◆ **Activity 1**
Using the patent ownership text below, decide whether each statement agrees with it: (a) only the actual owner of a patent can bring an infringement suit; (b) lost profits is one measure of infringement damages; (c) moving a patent back to the inventor is easy once others co-own it. Answer yes or no for each and quote the words of the text that decide it.

########

There are lots of issues.
First, if you are not the sole owner of the company, then you should be concerned about transferring your rights in the invention to the company such that you would then lose exclusive control over the patent. Consider your relationship with your co-owners, if there are any. It's much harder to transfer the patent back to you after it is co-owned by others.
Second, consider bankruptcy. If your company doesn't do well and the company has to file bankruptcy, are you willing to lose your patent to your creditors? A license to the company could have a terminate-on-bankruptcy provision.
Third, if you have to sue someone for infringing the patent, the actual owner of the patent has to bring the suit. If you still own the patent as the inventor, then you have to file suit. If the company owns the patent, then the company brings suit. You likely don't want to be personally named in a lawsuit either as a plaintiff or defendant.
Fourth, damages. One of the measures of infringement damages is lost profits. If you own the patent personally, but your company is making the profits off the patented product, then you don't personally have a lost profits damages theory. This is one good reason for the company to own the patent.
There are many other issues and you should really sit down with an actual patent attorney to discuss them.
You've already received some very good and useful information -- which you should take with you to your own intellectual property attorney to discuss.
One other nugget: You live in a community property state. If you're married and invented and applied for the patent while married -- and you have no obligation to assign your invention or patent to the corporation you own -- then your spouse has an ownership interest in the patent when [really, if] it is ever granted. For this reason you should speak with an intellectual property attorney licensed to practice in California [even though most of patent law is, generally, federal law].
A good case to read about this situation is Enovsys LLC v. Nextel Communications, Inc., 614 F. 3d 1333 (Fed.Cir.2010) [see http://goo.gl/rXvVh ]
The above is general information ONLY and is not legal advice, does not form an attorney-client relationship, and should NOT be relied upon to take or refrain from taking any action. I am not your attorney. You should seek the advice of competent counsel before taking any action related to your inquiry.

########

◆ **Activity 2**
Copy out the stretch of the entries from the line containing "Combined, do Хлеб" through the end of the entries, with both ends included. Leave out the pictures.

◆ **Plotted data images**
########

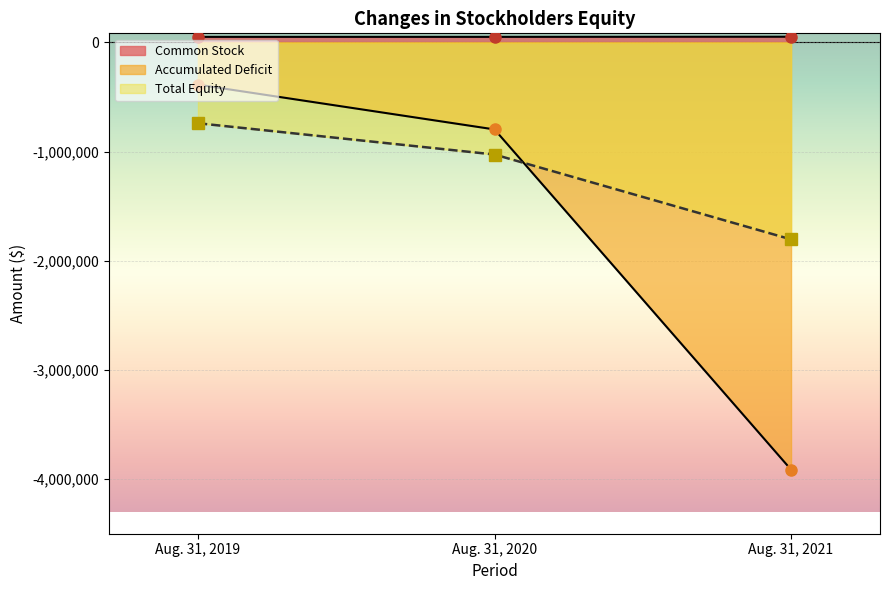

What is the difference between the second highest and minimum values in the Accumulated Deficit series?

3116169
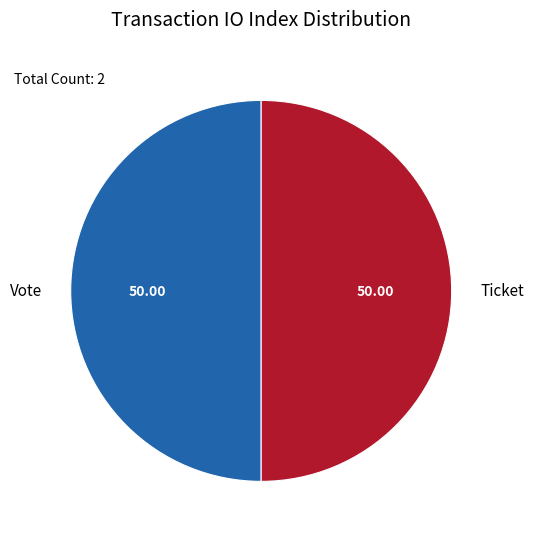

What is the ratio of the value at Vote to the value at Ticket?

1.0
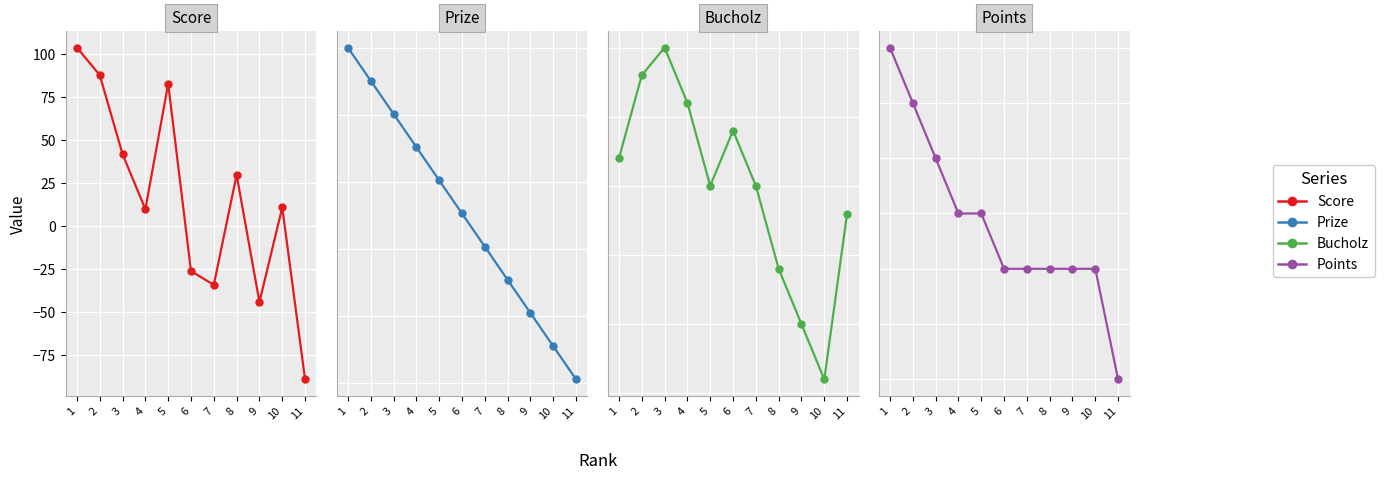

Reading left to right, extract all data points from this chart.

Score: 104.0	88.0	42.0	10.0	83.0	-26.0	-34.0	30.0	-44.0	11.0	-89.0
Prize: 100.0	90.1	80.2	70.3	60.4	50.5	40.6	30.7	20.8	10.9	1.0
Bucholz: 52.0	58.0	60.0	56.0	50.0	54.0	50.0	44.0	40.0	36.0	48.0
Points: 14.0	12.0	10.0	8.0	8.0	6.0	6.0	6.0	6.0	6.0	2.0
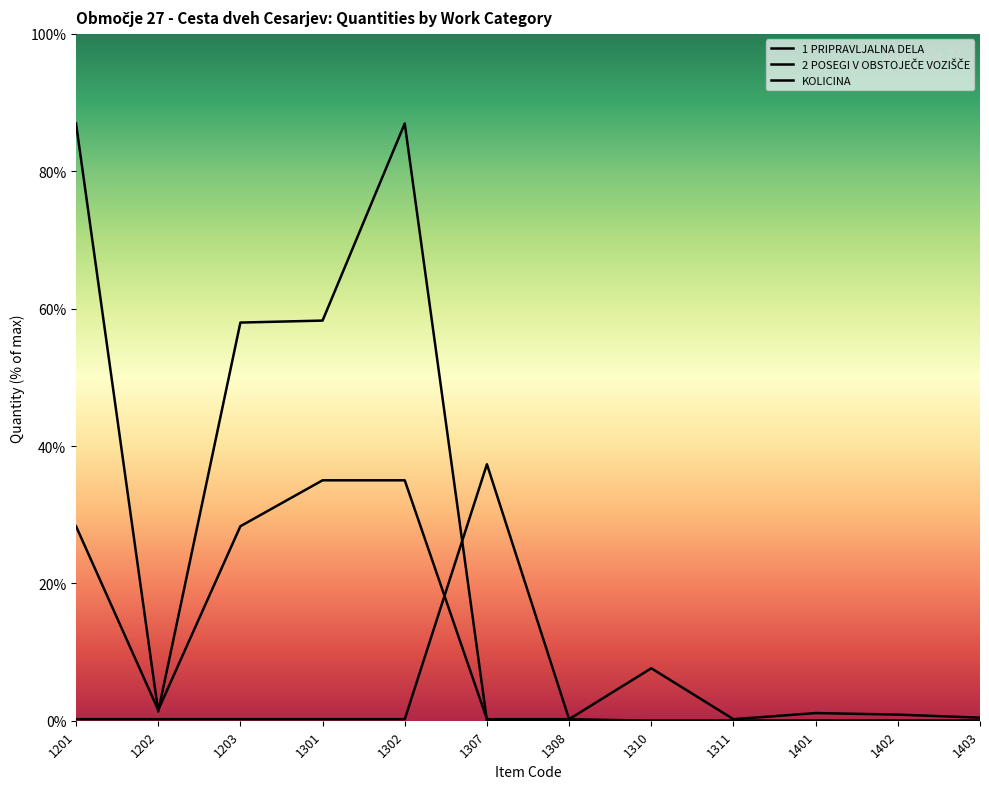

In KOLICINA, how many points are higher than both neighbors (excluding endpoints)?

1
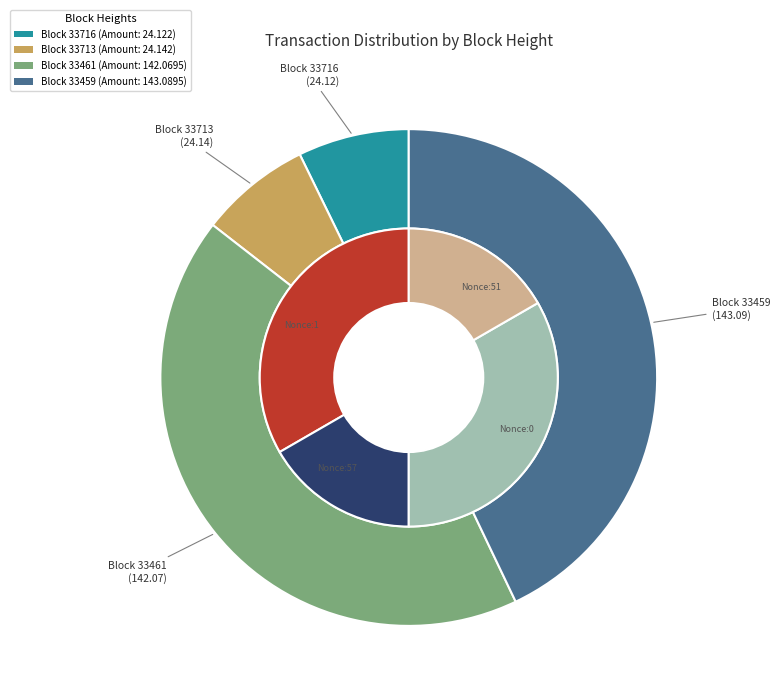

True or false: 33713 accounts for 39% of the total.

False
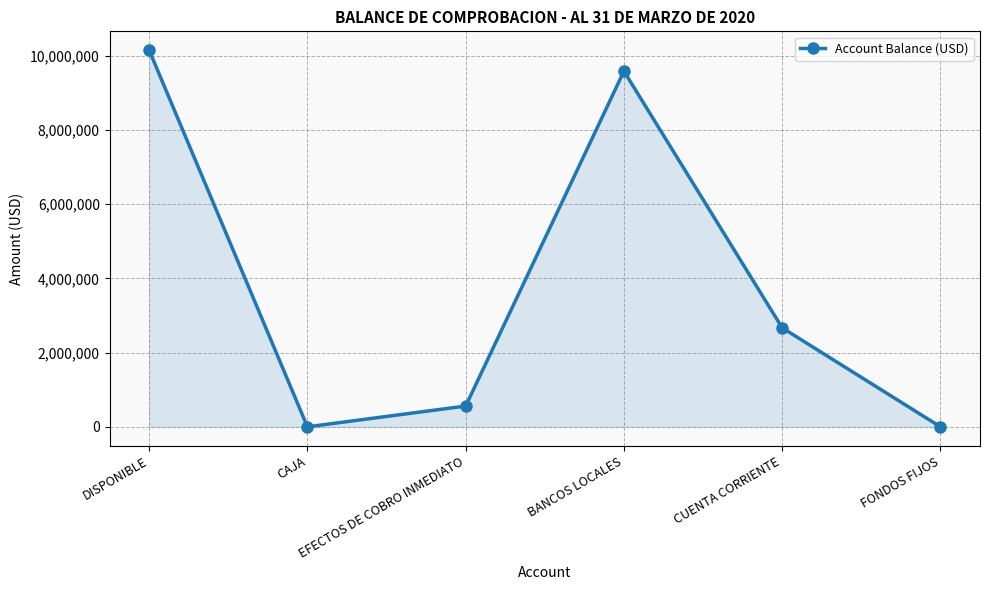

What is the change in value from BANCOS LOCALES to CUENTA CORRIENTE?

-6910668.0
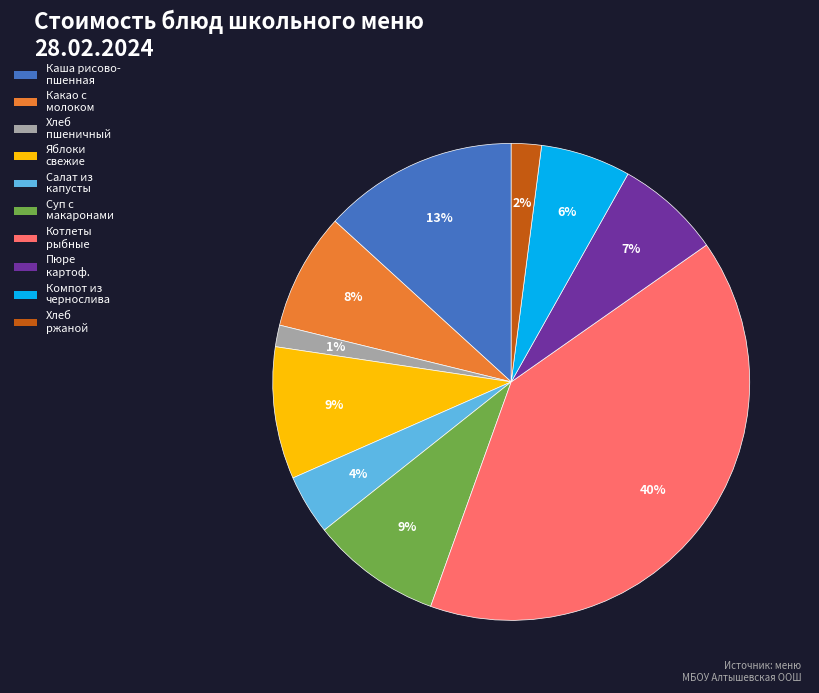

Combined, do Хлеб пшеничный and Хлеб ржаной account for over 50%?

No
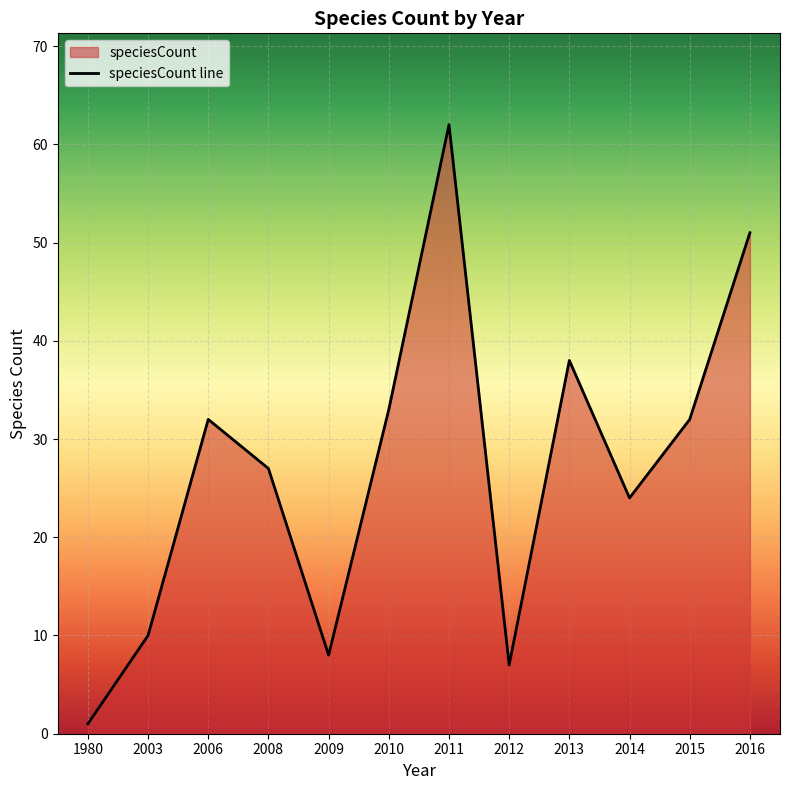

Rank the categories by value from highest to lowest.

2011, 2016, 2013, 2010, 2006, 2015, 2008, 2014, 2003, 2009, 2012, 1980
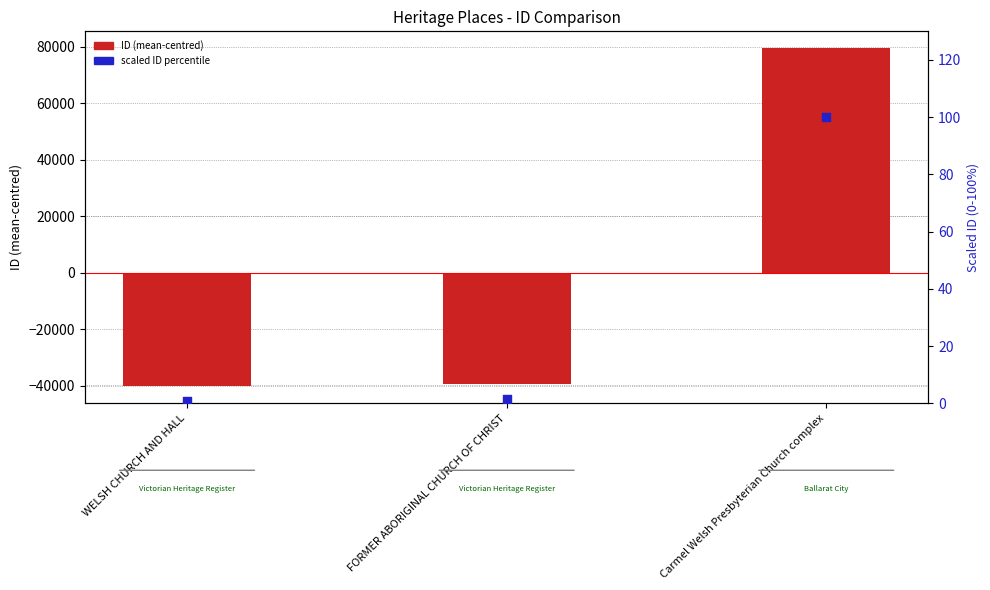

What is the total value across all series at Carmel Welsh Presbyterian Church complex?

79495.7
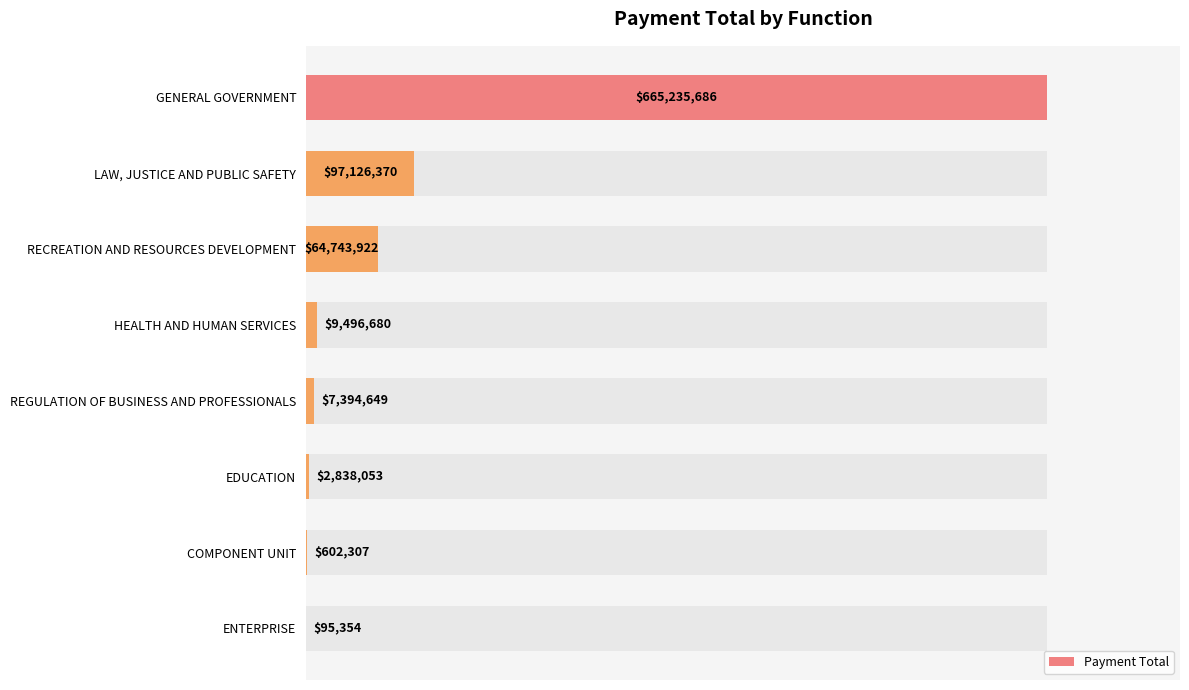

Does the chart contain any negative values?

No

########

◆ **Task solution 1**
(a) Yes: "the actual owner of the patent has to bring the suit."
(b) Yes: "One of the measures of infringement damages is lost profits."
(c) No: "It's much harder to transfer the patent back to you after it is co-owned by others."

◆ **Task solution 2**
Combined, do Хлеб пшеничный and Хлеб ржаной account for over 50%?

No

Rank the categories by value from highest to lowest.

2011, 2016, 2013, 2010, 2006, 2015, 2008, 2014, 2003, 2009, 2012, 1980

What is the total value across all series at Carmel Welsh Presbyterian Church complex?

79495.7

Does the chart contain any negative values?

No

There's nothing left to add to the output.